- **Task description**: Search the material below for the string "lines" and list each line that holds it.
[Opening Records provided section]
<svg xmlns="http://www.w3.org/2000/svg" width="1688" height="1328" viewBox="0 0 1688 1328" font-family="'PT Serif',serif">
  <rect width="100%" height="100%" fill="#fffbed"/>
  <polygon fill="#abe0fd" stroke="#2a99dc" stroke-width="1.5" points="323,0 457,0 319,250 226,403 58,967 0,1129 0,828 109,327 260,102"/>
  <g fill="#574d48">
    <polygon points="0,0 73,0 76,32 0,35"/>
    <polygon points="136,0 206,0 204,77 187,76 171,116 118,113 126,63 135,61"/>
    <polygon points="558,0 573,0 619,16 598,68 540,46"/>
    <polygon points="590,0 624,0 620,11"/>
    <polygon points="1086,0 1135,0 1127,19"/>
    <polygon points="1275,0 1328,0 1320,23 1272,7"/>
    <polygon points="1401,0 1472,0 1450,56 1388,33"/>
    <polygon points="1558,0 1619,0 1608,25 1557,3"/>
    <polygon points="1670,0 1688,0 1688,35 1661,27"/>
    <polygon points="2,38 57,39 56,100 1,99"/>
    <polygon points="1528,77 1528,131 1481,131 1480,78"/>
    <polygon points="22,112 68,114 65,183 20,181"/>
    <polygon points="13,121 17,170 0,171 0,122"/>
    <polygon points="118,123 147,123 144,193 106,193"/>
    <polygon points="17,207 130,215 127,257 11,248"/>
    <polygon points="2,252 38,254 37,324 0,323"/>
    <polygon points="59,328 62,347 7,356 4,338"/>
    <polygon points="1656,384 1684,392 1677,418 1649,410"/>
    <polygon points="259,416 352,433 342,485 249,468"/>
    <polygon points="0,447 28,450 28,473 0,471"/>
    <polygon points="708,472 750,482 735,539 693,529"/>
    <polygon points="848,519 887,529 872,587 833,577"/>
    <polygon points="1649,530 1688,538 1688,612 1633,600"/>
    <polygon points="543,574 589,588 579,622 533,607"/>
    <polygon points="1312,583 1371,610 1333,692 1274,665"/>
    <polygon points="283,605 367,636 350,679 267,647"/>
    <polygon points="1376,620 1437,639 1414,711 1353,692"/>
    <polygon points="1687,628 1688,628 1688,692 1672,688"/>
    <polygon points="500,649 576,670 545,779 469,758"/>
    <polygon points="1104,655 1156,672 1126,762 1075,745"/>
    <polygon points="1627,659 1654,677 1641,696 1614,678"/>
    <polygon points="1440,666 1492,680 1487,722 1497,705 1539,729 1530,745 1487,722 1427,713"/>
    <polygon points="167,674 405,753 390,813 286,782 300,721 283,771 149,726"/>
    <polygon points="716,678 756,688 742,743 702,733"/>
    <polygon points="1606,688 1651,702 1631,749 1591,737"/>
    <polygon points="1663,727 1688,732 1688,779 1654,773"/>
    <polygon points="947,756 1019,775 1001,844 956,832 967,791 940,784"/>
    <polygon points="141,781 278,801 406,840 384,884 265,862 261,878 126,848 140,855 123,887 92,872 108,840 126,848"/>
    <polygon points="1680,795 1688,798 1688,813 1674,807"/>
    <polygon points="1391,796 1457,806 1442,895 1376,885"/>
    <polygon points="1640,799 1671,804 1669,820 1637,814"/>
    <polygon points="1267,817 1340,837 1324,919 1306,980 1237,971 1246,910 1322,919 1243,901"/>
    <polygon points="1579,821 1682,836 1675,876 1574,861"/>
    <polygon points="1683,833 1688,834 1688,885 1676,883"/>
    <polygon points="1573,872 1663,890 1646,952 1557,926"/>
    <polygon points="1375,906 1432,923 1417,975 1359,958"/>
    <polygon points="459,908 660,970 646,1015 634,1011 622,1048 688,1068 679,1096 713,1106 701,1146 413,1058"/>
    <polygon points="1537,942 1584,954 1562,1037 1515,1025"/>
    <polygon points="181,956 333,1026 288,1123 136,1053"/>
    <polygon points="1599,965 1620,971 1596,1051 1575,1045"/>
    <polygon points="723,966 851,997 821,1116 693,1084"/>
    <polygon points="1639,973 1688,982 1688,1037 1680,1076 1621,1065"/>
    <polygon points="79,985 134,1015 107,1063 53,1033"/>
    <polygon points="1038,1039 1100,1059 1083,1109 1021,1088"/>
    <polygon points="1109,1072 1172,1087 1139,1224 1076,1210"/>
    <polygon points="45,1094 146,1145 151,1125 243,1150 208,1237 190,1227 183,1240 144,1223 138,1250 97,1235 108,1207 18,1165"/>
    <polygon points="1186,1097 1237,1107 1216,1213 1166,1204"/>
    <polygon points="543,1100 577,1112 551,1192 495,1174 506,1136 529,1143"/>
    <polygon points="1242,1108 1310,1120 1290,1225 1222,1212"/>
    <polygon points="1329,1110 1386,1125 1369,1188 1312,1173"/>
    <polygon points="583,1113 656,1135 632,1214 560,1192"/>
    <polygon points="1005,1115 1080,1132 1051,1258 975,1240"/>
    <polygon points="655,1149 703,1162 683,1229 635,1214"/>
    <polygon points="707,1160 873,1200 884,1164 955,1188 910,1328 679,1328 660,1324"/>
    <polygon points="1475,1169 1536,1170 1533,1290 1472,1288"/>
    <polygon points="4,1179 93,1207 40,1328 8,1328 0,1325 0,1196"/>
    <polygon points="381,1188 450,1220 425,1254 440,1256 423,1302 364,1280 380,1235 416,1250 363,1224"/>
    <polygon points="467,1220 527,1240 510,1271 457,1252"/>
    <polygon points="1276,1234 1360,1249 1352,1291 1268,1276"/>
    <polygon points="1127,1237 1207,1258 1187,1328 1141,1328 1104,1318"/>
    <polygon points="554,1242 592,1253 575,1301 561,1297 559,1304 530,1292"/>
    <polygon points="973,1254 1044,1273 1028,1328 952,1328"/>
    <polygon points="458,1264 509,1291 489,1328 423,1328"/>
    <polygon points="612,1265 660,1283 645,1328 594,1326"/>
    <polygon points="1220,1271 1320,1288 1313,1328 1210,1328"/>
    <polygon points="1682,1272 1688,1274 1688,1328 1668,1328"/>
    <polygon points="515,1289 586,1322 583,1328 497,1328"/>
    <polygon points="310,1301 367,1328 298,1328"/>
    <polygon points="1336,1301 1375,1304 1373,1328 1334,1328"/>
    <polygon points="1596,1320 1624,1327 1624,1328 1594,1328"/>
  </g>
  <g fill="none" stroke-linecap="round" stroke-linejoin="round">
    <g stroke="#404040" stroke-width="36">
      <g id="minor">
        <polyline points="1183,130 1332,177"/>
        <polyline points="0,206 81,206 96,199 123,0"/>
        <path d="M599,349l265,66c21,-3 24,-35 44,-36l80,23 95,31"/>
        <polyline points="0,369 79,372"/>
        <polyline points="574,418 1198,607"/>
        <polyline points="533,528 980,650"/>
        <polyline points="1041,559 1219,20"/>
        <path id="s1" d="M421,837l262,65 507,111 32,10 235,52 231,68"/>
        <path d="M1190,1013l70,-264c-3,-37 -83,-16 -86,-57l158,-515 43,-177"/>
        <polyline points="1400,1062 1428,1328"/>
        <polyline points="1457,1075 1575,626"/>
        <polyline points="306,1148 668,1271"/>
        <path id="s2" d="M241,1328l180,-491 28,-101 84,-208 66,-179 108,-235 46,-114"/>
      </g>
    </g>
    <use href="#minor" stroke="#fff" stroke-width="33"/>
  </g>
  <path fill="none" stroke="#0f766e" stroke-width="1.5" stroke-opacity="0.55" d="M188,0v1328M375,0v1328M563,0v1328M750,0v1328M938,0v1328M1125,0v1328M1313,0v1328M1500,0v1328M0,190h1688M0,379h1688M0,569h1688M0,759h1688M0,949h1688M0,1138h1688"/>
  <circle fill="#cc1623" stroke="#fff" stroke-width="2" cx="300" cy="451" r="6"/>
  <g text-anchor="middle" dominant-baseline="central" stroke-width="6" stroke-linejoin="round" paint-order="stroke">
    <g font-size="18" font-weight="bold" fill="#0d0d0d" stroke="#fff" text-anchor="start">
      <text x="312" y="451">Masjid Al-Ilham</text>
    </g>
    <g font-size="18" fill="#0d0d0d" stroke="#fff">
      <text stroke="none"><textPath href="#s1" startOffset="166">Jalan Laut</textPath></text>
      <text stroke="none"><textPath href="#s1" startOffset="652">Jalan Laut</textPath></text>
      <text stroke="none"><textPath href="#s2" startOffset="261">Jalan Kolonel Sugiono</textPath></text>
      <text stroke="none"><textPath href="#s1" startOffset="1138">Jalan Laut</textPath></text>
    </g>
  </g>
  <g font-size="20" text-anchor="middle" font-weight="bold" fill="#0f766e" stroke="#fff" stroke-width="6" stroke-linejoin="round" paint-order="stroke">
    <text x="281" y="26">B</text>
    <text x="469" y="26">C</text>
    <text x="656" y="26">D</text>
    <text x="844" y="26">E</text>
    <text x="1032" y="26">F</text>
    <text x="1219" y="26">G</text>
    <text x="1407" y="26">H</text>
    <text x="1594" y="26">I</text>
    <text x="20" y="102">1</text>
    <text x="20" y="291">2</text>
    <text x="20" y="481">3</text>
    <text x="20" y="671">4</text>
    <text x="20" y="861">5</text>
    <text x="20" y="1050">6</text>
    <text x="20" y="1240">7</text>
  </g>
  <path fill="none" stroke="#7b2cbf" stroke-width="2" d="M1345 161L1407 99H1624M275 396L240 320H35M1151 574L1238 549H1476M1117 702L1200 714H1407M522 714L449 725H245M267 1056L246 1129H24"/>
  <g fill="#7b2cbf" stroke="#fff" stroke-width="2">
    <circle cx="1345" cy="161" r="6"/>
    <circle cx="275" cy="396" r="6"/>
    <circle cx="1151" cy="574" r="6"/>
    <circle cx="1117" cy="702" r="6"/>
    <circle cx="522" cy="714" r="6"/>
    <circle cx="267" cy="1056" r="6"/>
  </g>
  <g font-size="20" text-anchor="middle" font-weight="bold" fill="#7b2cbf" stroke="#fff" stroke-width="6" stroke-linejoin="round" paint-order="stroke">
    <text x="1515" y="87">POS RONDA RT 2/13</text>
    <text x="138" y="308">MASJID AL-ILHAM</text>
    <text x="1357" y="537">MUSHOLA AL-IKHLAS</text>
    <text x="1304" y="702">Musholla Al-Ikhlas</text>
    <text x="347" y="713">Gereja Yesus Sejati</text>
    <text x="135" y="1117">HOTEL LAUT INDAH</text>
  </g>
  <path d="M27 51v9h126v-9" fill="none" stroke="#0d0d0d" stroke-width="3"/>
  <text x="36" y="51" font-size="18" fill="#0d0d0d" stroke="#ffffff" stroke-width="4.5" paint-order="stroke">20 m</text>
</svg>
[Closing Records provided section]
[Opening Records provided section]
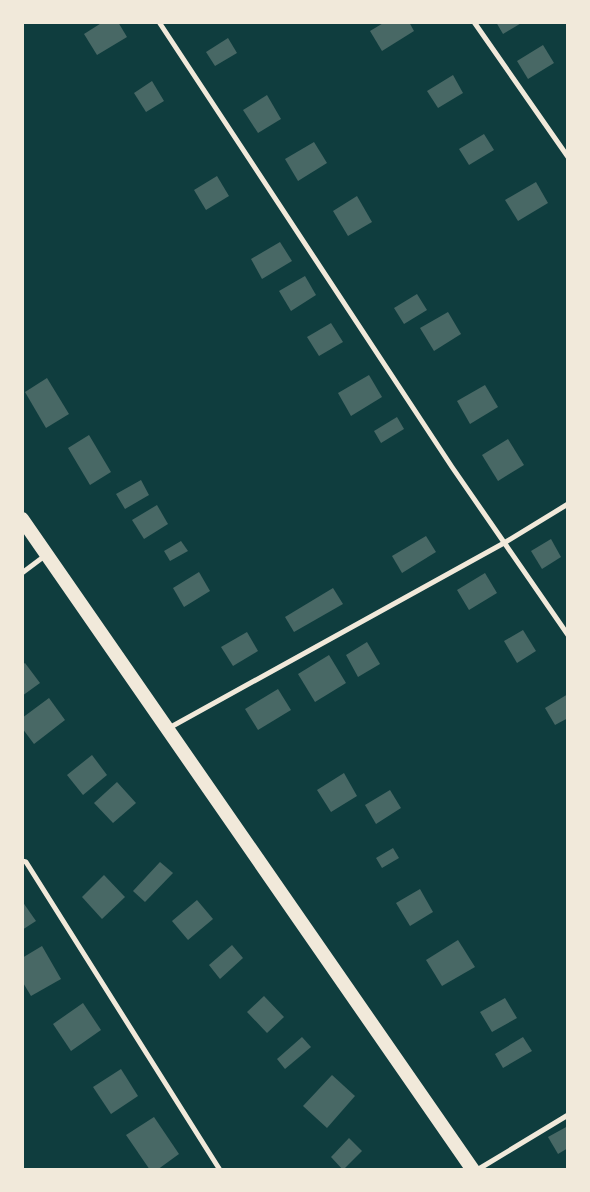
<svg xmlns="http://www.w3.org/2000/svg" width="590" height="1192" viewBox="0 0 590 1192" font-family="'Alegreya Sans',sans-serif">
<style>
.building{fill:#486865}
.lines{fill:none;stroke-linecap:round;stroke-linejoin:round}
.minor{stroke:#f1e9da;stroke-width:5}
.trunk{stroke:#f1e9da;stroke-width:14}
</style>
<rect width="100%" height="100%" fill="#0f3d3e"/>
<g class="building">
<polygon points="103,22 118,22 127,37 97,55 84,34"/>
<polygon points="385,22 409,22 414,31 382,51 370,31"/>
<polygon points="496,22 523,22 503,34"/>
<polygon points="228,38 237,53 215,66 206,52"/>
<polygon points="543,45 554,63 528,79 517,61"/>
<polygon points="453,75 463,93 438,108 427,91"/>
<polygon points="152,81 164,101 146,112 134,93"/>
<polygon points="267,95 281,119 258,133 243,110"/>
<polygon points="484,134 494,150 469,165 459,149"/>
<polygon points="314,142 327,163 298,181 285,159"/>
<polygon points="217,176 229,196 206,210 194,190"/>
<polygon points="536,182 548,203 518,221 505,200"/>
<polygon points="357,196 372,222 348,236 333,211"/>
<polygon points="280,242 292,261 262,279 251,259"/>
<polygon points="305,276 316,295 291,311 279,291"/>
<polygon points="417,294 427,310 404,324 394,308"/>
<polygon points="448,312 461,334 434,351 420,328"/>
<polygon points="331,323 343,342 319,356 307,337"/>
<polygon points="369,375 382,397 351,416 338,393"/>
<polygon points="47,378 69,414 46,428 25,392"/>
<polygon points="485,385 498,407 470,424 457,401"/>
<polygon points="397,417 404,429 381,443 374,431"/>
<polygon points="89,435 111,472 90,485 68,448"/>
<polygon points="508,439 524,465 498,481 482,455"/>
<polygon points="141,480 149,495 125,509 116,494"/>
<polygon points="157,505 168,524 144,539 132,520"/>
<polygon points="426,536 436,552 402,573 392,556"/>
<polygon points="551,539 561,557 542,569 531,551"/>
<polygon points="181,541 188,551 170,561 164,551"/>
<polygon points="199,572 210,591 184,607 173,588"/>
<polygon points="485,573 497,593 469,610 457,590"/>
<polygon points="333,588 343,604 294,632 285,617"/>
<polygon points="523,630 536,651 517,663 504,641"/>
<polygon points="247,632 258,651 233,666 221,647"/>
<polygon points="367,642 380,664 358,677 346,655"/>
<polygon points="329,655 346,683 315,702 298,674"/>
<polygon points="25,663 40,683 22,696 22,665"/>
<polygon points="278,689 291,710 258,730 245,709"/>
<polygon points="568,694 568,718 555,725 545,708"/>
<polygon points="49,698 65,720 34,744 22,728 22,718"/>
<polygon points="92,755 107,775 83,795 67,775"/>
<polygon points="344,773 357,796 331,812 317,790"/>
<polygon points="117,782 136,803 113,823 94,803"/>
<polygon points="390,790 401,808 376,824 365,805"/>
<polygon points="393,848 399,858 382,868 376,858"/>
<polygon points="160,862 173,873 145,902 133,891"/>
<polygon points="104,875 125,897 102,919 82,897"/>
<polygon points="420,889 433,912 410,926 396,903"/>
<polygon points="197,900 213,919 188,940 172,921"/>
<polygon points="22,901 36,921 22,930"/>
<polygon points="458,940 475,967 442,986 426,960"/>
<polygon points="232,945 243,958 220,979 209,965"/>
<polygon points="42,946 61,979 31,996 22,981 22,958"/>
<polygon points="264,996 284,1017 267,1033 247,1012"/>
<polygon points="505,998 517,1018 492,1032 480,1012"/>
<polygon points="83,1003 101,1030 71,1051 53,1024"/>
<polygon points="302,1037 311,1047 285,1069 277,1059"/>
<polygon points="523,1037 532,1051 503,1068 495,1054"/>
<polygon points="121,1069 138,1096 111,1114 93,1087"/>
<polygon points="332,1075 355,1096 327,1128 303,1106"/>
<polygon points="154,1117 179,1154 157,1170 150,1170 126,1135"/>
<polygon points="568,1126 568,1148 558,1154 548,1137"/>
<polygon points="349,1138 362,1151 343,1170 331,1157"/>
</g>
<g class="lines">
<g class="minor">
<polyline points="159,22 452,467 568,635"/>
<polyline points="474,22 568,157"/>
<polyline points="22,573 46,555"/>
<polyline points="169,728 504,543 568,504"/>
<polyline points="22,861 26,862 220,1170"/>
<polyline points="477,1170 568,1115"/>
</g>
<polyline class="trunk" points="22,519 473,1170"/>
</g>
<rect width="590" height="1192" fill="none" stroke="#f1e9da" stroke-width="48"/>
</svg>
[Closing Records provided section]
- **Reply**:
.lines{fill:none;stroke-linecap:round;stroke-linejoin:round}
<g class="lines">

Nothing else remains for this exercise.